Crop-Livestock Farming Systems Assessment in Europe

In average, farm gate balance nitrogen excess is reduced (-14%), while farm gate efficiency is increased (+22%). This is mainly due to a higher reduction of N inputs (-36 Kg N/Ha) than outputs (-21 Kg N/Ha).

The decrease in inputs concerned all types of inputs: decrease of nitrogen fertilizer inputs (-28%), concentrate feed (-11%), plants inputs (-8%), nitrogen fixation. Organic load in farms has slightly decreased (-6%), mainly due to less livestock reduction (-9% LSU cattle), whereas manure is more often kept on farm (52% reduction of exported organic fertilizer).

The decrease in farm outputs concern mainly plants outputs (-32%) whereas animal's outputs only decline of -6%. In 8 farms over 9, cattle efficiency shows a slight improvement as animals' outputs are increasing with a stable level of N intake per LSU.

On average, this illustrate the fact that farm strategy changed. Livestock feed autonomy is improved in innovative systems with a stable primary production (-2% yield as t DM/ha) for a small decline of stocking rate (1.48 LSU/ha AA in baseline, 1.33 in innovative farms). This generates a more important reduction in concentrate feed and plant product inputs (-15 Kg N/Ha) than the reduction in plant and animals outputs (-10 Kg N/Ha).

Those changes in N fluxes at farm gate improve the environmental impact of innovative farms. N leaching risk decreases of 17% per hectare of agricultural area (AA). The reduction of leaching is still of -8% per unit of N produced by the farm in product (N in milk, meat, plants outputs, taking into account stock variation and animals bought).

This estimation of leaching risk is based on fertilizer, crops residues and organic fertilizer inputs on AA. But in the baseline situation, there is also more animal feed imported on farm. Those inputs generate nitrate leaching in the cropping farm where they are produced, which are not taken into account here. So we can conclude that the gain of nitrate leaching risks per unit of product estimated here is under the real gain.

Damaging N air fluxes (NH3, N20, and NO) aggregated in terms of Kg N lost per year/ ha AA. The innovative situations improve air losses of -16% compared with initial baseline. The reduction of N air losses per unit of N in product is smaller (only -2%). But here again, additional losses should be included by considering NH3 and N20 losses due to crop residues and mineral fertilizer use in cropping area producing feed imported on the farm.
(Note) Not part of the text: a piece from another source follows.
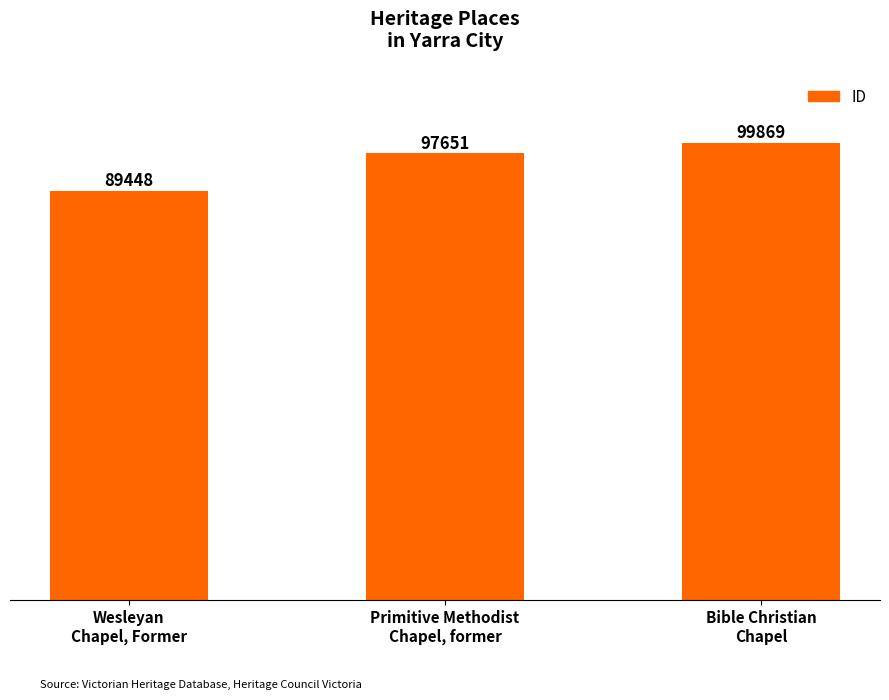

How many values are below 97651?

1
So the total gain by unit of product is higher if considering the losses at the territory scale.

P fluxes on farms are moderate on average and phosphorus farm gate balance excess is low in both situations (around 5 kg P/HA AA) with high efficiency.
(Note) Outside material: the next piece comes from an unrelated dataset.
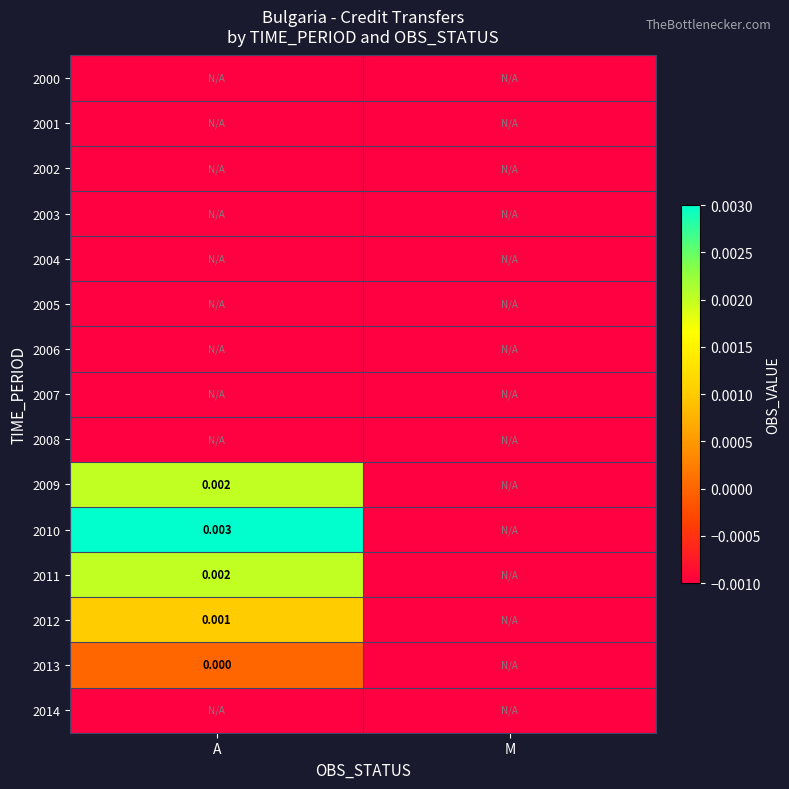

Is the value of 2006 at M greater than the value of 2012 at A?

No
Carbon captured by crops on farm by photosynthesis is the main carbon flux in mass and is slightly increased (+5%) in innovative situations, whereas physical exchanges of C in goods entering or living the farm is rather stable (-1% farm gate C).
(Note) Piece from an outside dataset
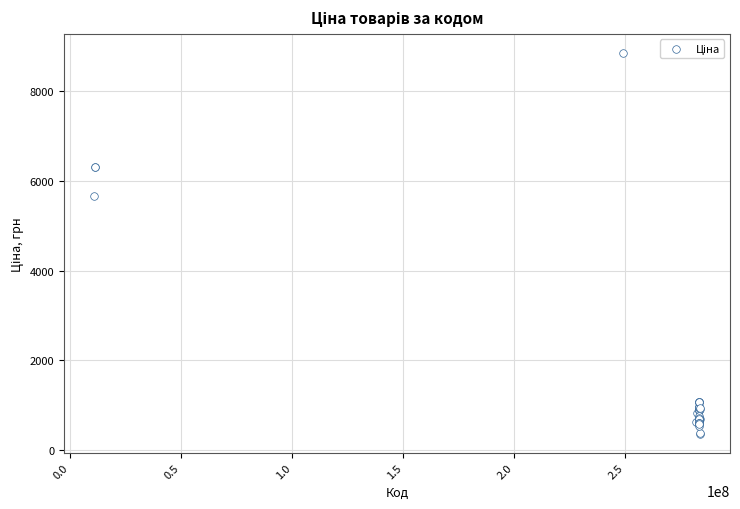

What Y value in the scatter plot is closest to 4608?

5673.8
The part of this carbon flow that is lost as methane per hectare of AA is decreased by 17% in innovative situation while livestock stocking only decreases of 9%. There is less methane emitted per unit of animal production, which shows an improvement in innovative situations.

Direct and indirect energy use are decreasing and production of renewable energy (biomass, photovoltaic, and biogas) is introduced in farm. These aspects show that the average energetic situation is improved in innovative farms.

This results in a diminution of farm global warming potential of 17% per hectare (direct farm emissions only). Nevertheless, as permanent grassland is also decreasing in farms AA, the ability for farming system to store carbon in soil is also decreased: 30% less.

The following table sums up the main results of the analysis of CNP fluxes. In green are the cases where the implemented option has led to an improvement of the environmental performance and in yellow the cases where there is a degradation (in grey, no significative effect). We can see that it is not possible to guarantee an improvement, but the general trend is towards improvement, "green cells" being more numerous. This conclusion is confirmed by the second table where are shown the numbers of farms where the innovation leads to an improvement, a degradation or is neutral. So, we can say that implemented innovations are generally positive for the water quality and the global warming potential but are not efficient for air quality.